• [REQUIRED WORK] Repeat all the records exactly, omitting pictures.

(GIVEN RECORDS)

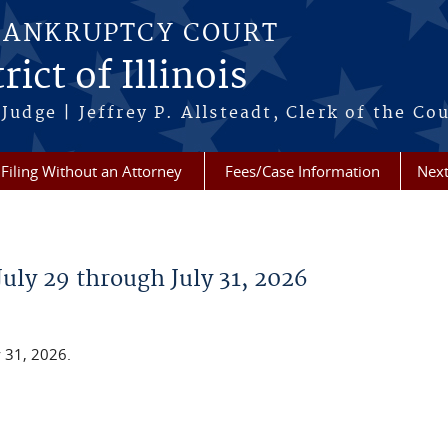
BANKRUPTCY COURT
ict of Illinois
Judge | Jeffrey P. Allsteadt, Clerk of the Co
Filing Without an Attorney
Fees/Case Information
Next
July 29 through July 31, 2026
y 31, 2026.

(End GIVEN RECORDS)

• [EXERCISE RESULT]
BANKRUPTCY COURT
ict of Illinois
Judge | Jeffrey P. Allsteadt, Clerk of the Co
Filing Without an Attorney
Fees/Case Information
Next
July 29 through July 31, 2026
y 31, 2026.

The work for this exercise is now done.